Dengan bunga tinggi yang diberikan mempercepat inklusi keuangan, yang selama ini dikampanyekan Fintech lending, menjadi hal yang dipertanyakan. Apakah pantas menggantikan kemudahan akses keuangan dengan bunga tinggi?
Menurut pengamat Ekonomi dari Institute Development for Economics and Finance (Indef), Eko Listianto mengatakan bunga atau imbal hasil yang mahal akan membuat penyelenggara Fintech bisa terjebak pada kualitas peminjam yang rendah yang akan membuat mereka mau membayar bunga berapa saja asal mendapat pinjaman. "Akibatnya risiko kredit macet dapat meningkat," ujarnya beberapa waktu lalu.

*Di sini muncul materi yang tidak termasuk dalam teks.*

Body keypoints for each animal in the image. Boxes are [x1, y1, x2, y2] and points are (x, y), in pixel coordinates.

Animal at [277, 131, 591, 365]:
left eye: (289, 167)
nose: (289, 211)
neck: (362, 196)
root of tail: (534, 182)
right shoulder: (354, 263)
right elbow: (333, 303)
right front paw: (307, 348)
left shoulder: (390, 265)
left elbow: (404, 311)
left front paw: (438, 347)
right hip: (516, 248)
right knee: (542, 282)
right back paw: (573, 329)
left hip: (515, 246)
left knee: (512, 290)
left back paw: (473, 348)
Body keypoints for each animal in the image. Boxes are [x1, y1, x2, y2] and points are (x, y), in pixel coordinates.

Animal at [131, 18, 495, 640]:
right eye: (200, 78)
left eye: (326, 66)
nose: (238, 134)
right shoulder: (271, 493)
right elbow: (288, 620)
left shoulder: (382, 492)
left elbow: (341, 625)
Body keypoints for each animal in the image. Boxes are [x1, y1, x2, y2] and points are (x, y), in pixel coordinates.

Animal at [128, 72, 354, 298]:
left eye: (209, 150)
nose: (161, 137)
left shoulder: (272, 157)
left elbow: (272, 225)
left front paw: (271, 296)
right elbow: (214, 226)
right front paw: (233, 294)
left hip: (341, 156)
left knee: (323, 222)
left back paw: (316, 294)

Bunga tinggi juga tidak mendorong keberlanjutan dari inklusi keuangan. Bunga tinggi akan membuat masyarakat yang unbanked menjadi lebih terbebani dan membuat pinjaman macet. Akibatnya, akses ke layanan keuangan semakin sempit.
Bunga tinggi juga tidak sesuai dengan semangat pemerintah dalam mendorong inklusi keuangan. Pemerintah selalu mendorong bank menurunkan bunga kredit agar semakin banyak masyarakat yang mau meminjam uang pada lembaga keuangan.